# [INSTRUCTION]
Reproduce everything from the start of the records down to the line containing "detail setiap proses.", both ends included, and omit the pictures from your answer.
┄┄┄┄┄┄┄┄┄┄┄┄┄┄┄┄┄┄┄┄
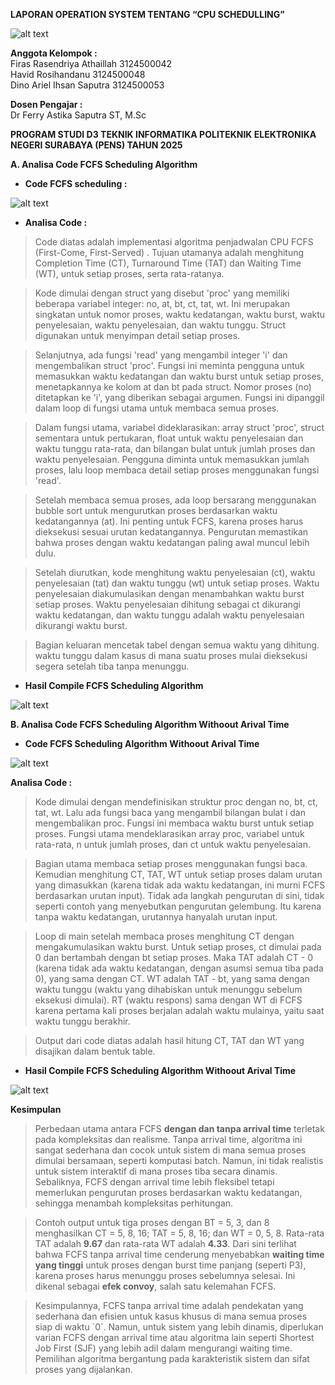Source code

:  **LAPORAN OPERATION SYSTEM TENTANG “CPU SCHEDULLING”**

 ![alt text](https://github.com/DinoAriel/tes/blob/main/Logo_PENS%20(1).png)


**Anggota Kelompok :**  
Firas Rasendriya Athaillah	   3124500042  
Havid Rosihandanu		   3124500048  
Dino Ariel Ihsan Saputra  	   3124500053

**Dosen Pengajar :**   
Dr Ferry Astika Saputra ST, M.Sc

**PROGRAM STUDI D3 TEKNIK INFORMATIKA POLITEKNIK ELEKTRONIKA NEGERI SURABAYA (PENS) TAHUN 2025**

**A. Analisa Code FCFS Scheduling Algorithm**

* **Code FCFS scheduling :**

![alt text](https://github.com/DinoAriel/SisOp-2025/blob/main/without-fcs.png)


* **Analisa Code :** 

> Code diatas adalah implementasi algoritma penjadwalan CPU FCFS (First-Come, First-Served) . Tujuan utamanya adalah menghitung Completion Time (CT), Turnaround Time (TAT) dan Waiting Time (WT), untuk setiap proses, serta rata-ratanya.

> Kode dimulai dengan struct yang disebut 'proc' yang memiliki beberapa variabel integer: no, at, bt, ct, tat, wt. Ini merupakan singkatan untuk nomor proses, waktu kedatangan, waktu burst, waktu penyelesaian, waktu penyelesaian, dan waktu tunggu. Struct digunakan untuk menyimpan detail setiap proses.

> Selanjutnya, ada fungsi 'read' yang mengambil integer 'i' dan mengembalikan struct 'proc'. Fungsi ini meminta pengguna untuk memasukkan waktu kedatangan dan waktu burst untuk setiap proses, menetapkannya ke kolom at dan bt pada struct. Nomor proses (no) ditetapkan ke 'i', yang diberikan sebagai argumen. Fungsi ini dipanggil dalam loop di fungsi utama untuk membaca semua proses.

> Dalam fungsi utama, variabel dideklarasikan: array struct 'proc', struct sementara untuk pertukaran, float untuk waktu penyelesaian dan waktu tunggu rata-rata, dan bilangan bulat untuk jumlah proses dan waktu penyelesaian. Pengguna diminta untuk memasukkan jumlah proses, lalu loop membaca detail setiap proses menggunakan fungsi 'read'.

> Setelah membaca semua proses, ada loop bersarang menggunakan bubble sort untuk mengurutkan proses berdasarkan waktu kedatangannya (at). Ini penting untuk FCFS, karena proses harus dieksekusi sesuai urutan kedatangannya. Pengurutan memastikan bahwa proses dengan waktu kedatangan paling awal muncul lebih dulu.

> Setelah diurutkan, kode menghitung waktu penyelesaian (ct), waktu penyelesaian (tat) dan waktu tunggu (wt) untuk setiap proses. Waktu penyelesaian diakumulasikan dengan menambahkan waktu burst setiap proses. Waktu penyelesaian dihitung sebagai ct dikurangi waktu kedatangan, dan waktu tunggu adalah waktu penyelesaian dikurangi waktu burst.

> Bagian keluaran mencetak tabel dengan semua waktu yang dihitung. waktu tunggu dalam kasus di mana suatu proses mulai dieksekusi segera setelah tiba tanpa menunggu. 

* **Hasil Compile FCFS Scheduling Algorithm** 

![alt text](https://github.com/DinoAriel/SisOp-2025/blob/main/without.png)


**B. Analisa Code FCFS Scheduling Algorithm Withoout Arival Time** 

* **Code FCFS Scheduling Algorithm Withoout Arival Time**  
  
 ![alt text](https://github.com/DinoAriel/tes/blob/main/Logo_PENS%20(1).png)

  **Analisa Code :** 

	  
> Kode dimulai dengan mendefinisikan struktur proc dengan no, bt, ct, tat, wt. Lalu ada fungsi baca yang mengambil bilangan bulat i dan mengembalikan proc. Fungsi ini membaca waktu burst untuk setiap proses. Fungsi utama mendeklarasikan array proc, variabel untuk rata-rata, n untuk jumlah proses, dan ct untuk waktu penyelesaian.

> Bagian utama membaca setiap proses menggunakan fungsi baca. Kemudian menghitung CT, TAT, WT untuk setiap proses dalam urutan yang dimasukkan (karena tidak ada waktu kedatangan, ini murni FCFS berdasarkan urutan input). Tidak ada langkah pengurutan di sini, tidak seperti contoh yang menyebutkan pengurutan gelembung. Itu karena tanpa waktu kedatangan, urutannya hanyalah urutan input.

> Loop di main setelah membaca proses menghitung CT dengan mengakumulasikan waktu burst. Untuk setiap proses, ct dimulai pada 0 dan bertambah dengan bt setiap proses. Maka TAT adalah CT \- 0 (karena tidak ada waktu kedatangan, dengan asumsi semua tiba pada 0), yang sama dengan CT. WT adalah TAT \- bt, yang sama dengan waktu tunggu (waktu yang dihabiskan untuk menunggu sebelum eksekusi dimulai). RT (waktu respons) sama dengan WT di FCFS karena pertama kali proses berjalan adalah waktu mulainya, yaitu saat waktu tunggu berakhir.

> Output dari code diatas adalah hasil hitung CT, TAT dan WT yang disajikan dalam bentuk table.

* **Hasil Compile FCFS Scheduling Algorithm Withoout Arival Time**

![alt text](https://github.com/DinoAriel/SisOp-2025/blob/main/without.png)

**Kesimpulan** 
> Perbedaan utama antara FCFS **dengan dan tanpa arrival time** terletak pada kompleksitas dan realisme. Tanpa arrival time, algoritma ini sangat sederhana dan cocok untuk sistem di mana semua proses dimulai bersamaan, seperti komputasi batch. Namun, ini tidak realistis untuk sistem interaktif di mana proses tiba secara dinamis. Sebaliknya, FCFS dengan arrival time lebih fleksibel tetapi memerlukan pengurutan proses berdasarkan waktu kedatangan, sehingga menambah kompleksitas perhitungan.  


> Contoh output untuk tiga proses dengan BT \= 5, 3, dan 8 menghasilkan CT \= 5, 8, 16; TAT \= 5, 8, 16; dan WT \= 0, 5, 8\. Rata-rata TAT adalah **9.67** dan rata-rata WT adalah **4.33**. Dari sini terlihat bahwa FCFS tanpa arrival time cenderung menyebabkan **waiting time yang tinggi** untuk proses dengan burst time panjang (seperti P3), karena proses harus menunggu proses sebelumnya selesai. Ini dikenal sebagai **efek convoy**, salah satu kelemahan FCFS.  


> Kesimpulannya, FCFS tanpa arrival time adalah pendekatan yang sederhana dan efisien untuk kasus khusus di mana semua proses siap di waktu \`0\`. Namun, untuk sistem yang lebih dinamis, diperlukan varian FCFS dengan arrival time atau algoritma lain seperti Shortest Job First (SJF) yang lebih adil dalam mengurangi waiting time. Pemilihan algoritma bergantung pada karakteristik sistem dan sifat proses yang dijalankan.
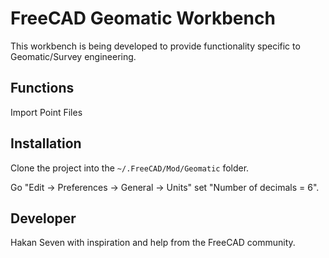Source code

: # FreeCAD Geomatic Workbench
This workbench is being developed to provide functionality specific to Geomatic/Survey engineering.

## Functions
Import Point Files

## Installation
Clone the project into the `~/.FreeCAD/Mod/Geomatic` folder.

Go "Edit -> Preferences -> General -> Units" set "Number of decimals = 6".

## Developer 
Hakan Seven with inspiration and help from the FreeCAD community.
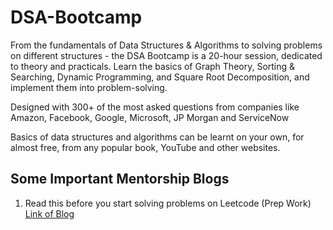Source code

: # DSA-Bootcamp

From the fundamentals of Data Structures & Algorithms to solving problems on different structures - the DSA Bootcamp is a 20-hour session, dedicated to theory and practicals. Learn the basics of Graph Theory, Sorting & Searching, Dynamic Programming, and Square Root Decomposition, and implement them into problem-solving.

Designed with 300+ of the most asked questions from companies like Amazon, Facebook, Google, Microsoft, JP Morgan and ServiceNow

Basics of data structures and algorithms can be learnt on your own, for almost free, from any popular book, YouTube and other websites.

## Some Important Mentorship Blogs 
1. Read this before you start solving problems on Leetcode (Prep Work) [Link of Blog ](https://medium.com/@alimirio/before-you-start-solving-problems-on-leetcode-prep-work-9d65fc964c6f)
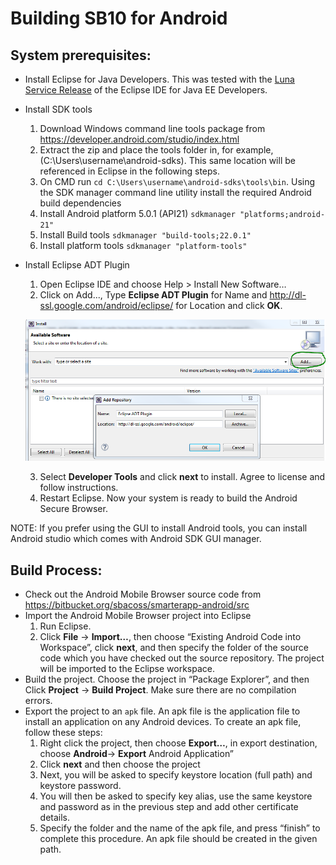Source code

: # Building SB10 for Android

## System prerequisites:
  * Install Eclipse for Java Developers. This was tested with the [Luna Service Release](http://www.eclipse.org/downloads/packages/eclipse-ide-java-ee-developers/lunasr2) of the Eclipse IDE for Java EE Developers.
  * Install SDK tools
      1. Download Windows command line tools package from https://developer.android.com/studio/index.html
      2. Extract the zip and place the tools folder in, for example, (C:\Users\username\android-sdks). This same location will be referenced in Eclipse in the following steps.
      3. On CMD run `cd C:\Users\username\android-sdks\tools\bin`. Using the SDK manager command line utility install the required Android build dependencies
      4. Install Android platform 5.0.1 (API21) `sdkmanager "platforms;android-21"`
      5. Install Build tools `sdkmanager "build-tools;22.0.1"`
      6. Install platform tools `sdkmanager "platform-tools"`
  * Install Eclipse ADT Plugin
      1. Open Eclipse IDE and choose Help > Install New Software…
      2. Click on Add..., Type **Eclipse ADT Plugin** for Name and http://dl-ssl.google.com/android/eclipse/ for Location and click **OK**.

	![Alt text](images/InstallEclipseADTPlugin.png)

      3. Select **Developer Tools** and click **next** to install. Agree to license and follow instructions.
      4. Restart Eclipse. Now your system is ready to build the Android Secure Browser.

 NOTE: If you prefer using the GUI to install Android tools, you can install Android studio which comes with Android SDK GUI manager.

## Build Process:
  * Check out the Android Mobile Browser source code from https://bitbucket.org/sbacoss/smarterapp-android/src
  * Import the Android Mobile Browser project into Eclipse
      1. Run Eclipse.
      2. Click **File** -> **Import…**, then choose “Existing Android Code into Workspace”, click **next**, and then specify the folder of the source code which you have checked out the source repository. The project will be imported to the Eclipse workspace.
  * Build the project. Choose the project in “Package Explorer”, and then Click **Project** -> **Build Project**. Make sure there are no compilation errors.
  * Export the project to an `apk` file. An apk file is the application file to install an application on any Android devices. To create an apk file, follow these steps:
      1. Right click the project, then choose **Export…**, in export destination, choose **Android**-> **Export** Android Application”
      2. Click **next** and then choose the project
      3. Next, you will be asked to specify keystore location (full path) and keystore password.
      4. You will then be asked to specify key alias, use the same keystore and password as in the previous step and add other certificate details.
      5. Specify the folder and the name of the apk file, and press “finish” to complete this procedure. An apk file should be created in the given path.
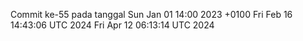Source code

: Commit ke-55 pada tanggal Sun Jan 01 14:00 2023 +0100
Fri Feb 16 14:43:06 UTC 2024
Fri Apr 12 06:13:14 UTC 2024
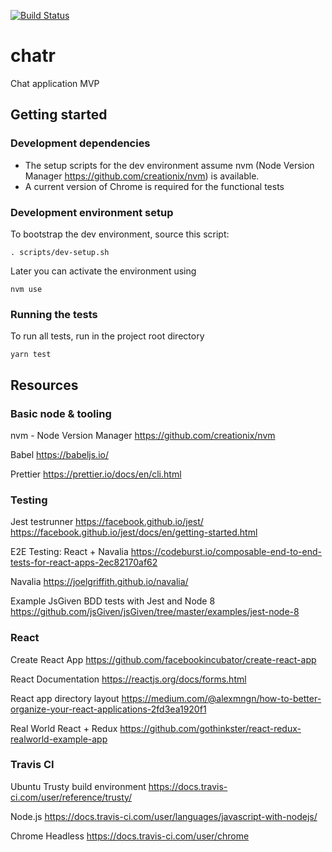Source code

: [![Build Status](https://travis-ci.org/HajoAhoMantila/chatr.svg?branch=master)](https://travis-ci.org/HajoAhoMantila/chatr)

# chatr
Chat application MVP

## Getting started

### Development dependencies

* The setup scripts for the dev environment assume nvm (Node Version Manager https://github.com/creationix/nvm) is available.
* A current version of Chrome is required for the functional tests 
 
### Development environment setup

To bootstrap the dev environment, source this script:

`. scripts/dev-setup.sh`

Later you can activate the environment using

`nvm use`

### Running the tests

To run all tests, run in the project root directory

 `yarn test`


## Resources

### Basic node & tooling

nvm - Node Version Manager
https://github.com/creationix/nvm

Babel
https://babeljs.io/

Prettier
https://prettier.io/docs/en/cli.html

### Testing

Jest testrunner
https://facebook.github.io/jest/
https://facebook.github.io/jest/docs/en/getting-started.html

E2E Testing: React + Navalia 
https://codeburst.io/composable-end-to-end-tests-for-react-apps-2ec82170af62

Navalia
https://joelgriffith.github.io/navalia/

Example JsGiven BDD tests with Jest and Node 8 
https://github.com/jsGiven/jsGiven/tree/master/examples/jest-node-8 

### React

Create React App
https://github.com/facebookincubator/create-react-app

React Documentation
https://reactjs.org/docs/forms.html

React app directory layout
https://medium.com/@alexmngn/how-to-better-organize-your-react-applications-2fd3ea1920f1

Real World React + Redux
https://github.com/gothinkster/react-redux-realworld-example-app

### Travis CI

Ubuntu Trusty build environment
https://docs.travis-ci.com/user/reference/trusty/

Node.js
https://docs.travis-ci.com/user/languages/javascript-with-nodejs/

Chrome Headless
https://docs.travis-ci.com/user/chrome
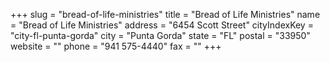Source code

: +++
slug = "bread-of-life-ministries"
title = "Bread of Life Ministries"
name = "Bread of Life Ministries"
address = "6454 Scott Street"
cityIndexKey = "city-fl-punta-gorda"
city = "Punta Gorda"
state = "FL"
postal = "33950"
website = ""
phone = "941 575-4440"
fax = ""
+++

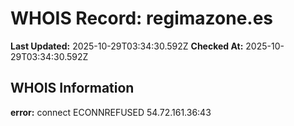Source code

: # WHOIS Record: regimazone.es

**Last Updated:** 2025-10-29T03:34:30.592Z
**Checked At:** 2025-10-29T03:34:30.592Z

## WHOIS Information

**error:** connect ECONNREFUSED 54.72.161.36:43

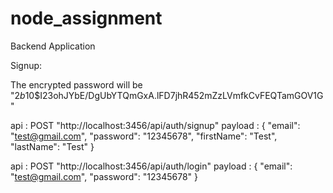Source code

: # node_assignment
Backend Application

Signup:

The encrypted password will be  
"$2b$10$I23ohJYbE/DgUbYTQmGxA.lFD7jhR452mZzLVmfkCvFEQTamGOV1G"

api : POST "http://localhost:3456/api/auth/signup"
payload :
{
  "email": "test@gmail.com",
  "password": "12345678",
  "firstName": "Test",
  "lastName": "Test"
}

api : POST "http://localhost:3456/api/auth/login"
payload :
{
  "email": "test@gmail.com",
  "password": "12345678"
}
┄┄┄┄┄┄┄┄┄┄┄┄┄┄┄┄┄┄┄┄
# [WRITTEN ANSWER]
Source code

:  **LAPORAN OPERATION SYSTEM TENTANG “CPU SCHEDULLING”**

 ![alt text](https://github.com/DinoAriel/tes/blob/main/Logo_PENS%20(1).png)


**Anggota Kelompok :**  
Firas Rasendriya Athaillah	   3124500042  
Havid Rosihandanu		   3124500048  
Dino Ariel Ihsan Saputra  	   3124500053

**Dosen Pengajar :**   
Dr Ferry Astika Saputra ST, M.Sc

**PROGRAM STUDI D3 TEKNIK INFORMATIKA POLITEKNIK ELEKTRONIKA NEGERI SURABAYA (PENS) TAHUN 2025**

**A. Analisa Code FCFS Scheduling Algorithm**

* **Code FCFS scheduling :**

![alt text](https://github.com/DinoAriel/SisOp-2025/blob/main/without-fcs.png)


* **Analisa Code :** 

> Code diatas adalah implementasi algoritma penjadwalan CPU FCFS (First-Come, First-Served) . Tujuan utamanya adalah menghitung Completion Time (CT), Turnaround Time (TAT) dan Waiting Time (WT), untuk setiap proses, serta rata-ratanya.

> Kode dimulai dengan struct yang disebut 'proc' yang memiliki beberapa variabel integer: no, at, bt, ct, tat, wt. Ini merupakan singkatan untuk nomor proses, waktu kedatangan, waktu burst, waktu penyelesaian, waktu penyelesaian, dan waktu tunggu. Struct digunakan untuk menyimpan detail setiap proses.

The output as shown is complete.